_To do_. Print the material below exactly as it stands, please, from its first line to the line holding "Le luxe automobile coréen débarque en", with no pictures.

_Available data_.

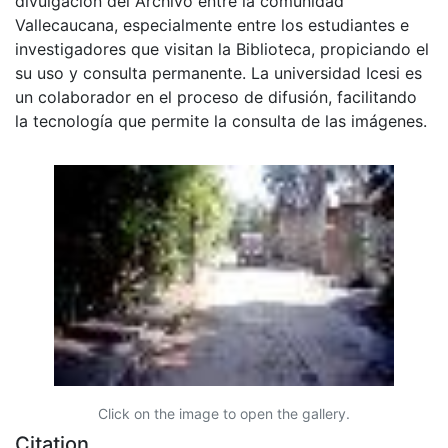
divulgación del Archivo entre la comunidad
Vallecaucana, especialmente entre los estudiantes e
investigadores que visitan la Biblioteca, propiciando el
su uso y consulta permanente. La universidad Icesi es
un colaborador en el proceso de difusión, facilitando
la tecnología que permite la consulta de las imágenes.
Click on the image to open the gallery.
Citation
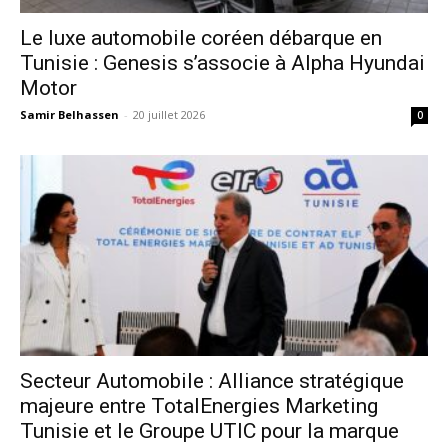
Le luxe automobile coréen débarque en
Tunisie : Genesis s’associe à Alpha Hyundai
Motor
Samir Belhassen
-
20 juillet 2026
0
Secteur Automobile : Alliance stratégique
majeure entre TotalEnergies Marketing
Tunisie et le Groupe UTIC pour la marque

_Response below_.
divulgación del Archivo entre la comunidad
Vallecaucana, especialmente entre los estudiantes e
investigadores que visitan la Biblioteca, propiciando el
su uso y consulta permanente. La universidad Icesi es
un colaborador en el proceso de difusión, facilitando
la tecnología que permite la consulta de las imágenes.
Click on the image to open the gallery.
Citation
Le luxe automobile coréen débarque en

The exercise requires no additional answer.